> _Problem statement_
Look through the data below. Show each line where the string "down" occurs.

> _Dataset content_
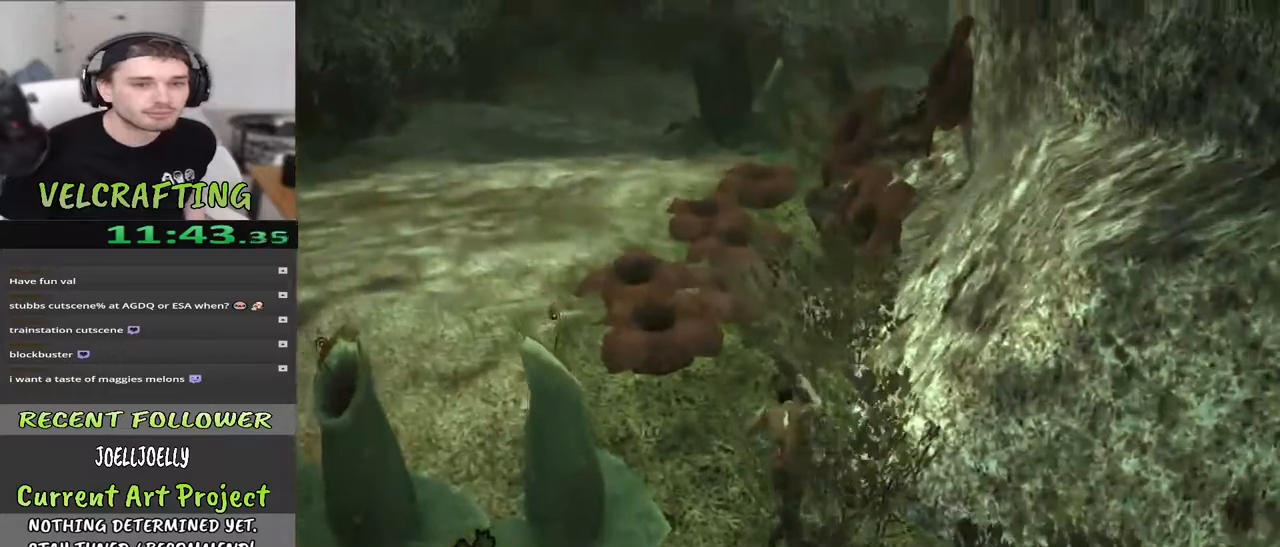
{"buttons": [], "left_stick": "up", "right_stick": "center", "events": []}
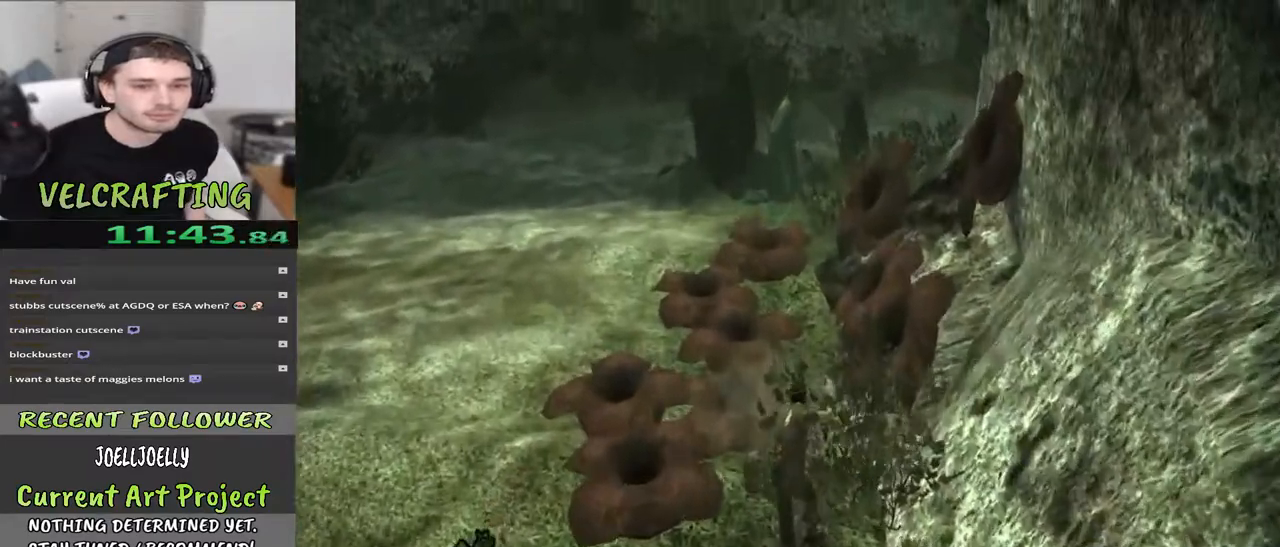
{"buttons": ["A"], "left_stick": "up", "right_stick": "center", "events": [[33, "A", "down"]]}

==

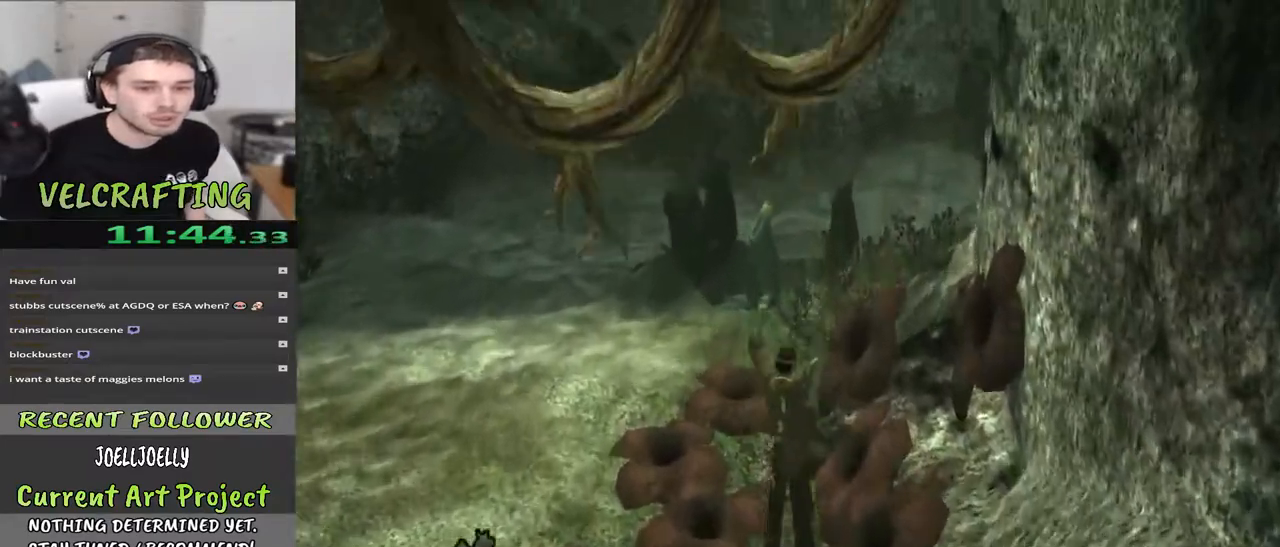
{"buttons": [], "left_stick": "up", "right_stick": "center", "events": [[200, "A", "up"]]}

* * *

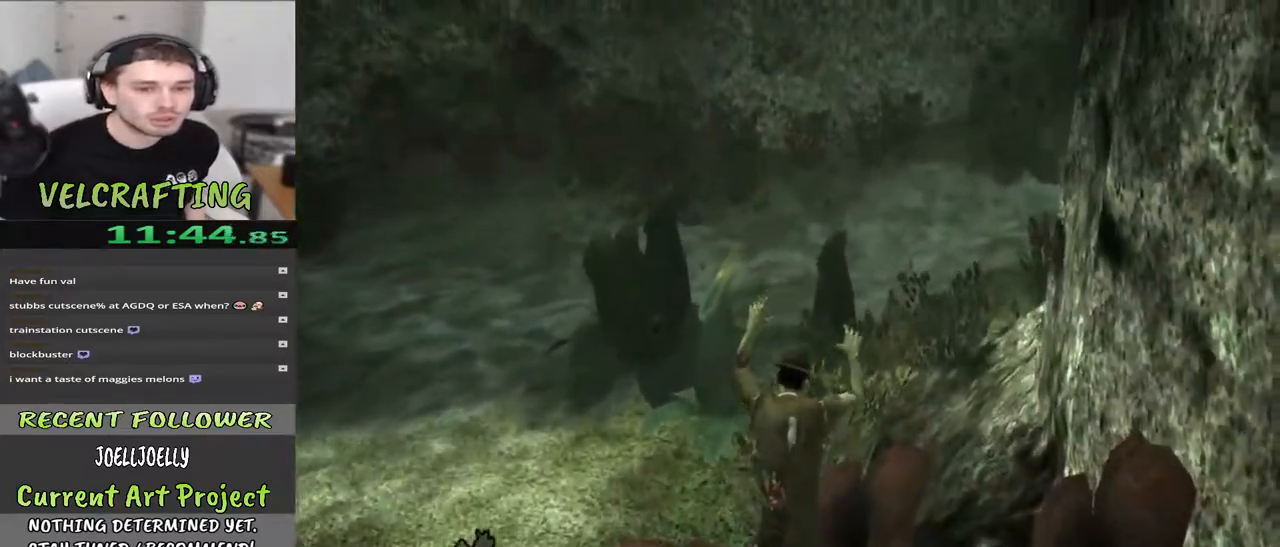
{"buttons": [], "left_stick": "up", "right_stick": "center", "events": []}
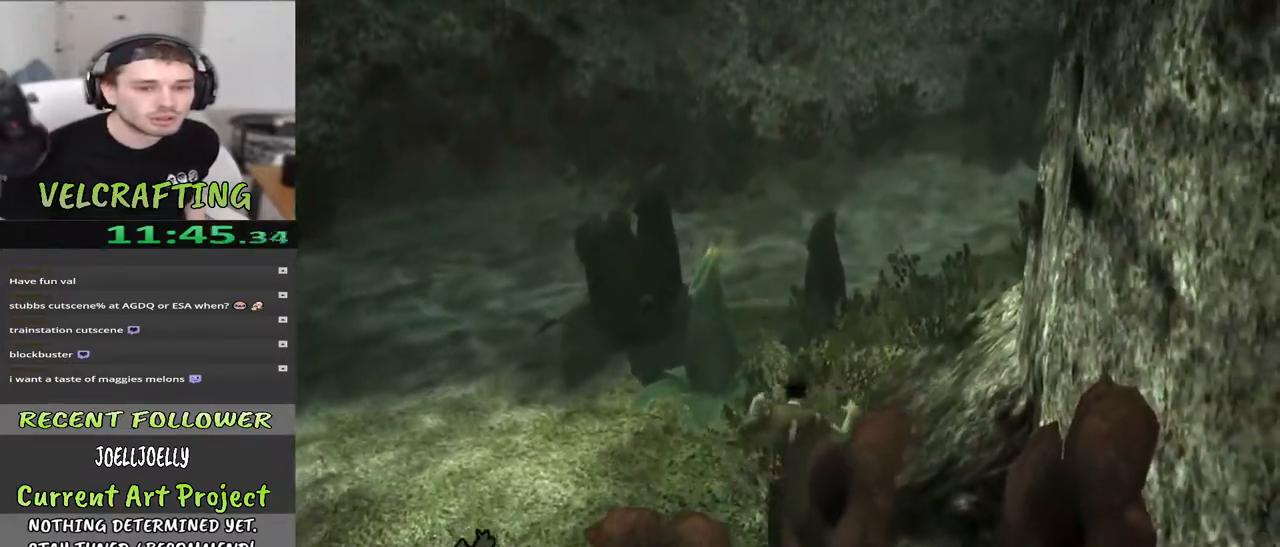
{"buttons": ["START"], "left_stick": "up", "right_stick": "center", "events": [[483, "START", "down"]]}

> _Solved exercise_
{"buttons": ["A"], "left_stick": "up", "right_stick": "center", "events": [[33, "A", "down"]]}
{"buttons": ["START"], "left_stick": "up", "right_stick": "center", "events": [[483, "START", "down"]]}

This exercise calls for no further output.